We have to listen to the men who have been in and out of the criminal justice system and listen to the limited choices they have faced and understand them rather than simply condemn them.
And finally, the community has to listen to our police officer talk about their work and the challenges of working in communities over-run by gangs, drugs, guns, and the loss of hope and opportunity.
And at the same time, the -- the police have to listen to the community to understand the challenges they face and hear their hopes and expectations for their own future and their own children's future. Both sides have to look beyond the surface to see the common humanity they share instead of the differences that divide them: a young man can look at the uniform or see a father; the officer can see dreadlocks and tattoos or a student and an artist. Our efforts are to have them see past their roles to their souls. That is our work.

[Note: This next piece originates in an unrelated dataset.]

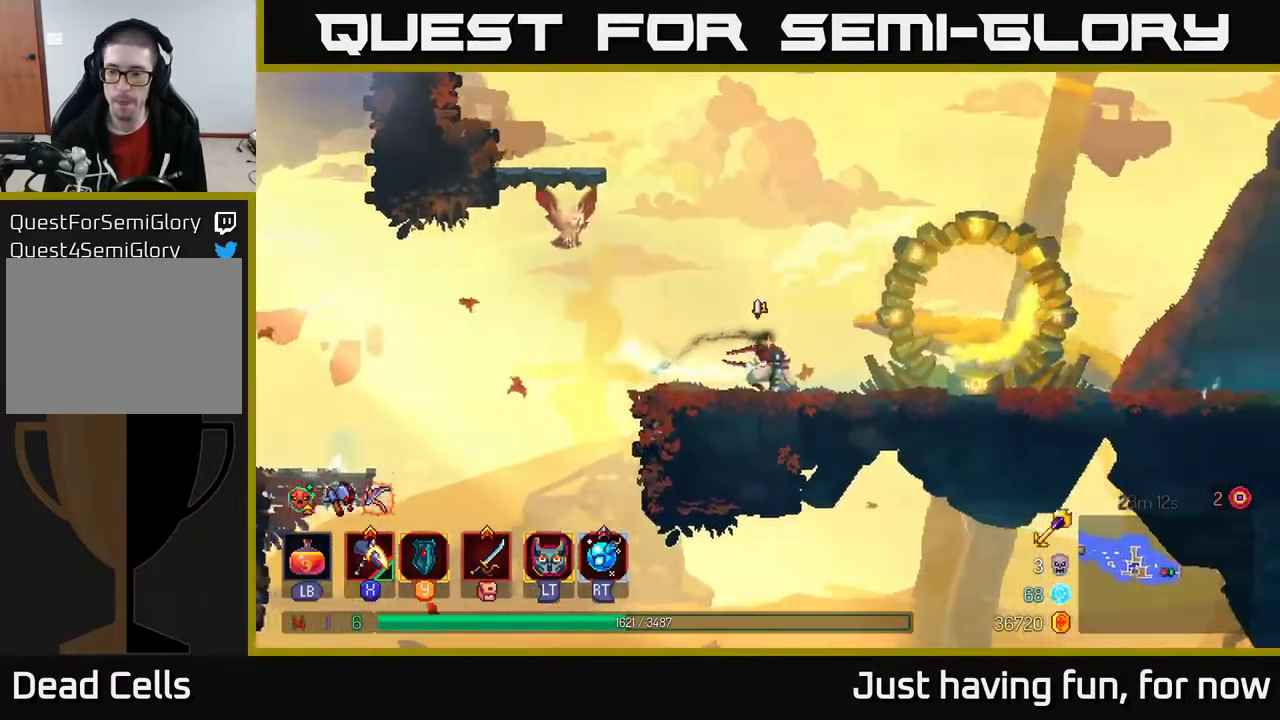
{"buttons": [], "left_stick": "right", "right_stick": "center", "events": []}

We have to be honest with ourselves about this issue. Each time when we confronted it in the past as a city, Chicago only went as far as our conscience so we could move on. This time must be different. It will be a bumpy road -- make no mistake about it. It is a painful process. It is a long journey because of the issues we need to confront.
But we as a city will not hesitate in the pursuit of what is right. We cannot shrink from the challenge any more than we can ignore the wrenching video of a troubled young man, a ward of the state of Illinois, failed by the system, surrounded by the police, and gunned down on the streets of Chicago.
This is not the Chicago we love, and this is not the Chicago we know. This is not the police department we believe in and trust to protect our families and our neighborhoods. This is not who we are. And this will not stand.
Laquan McDonald’s death was totally avoidable. Our only choice as a city is to do everything in our power to right that wrong.
It starts today. It starts now. And it starts with us.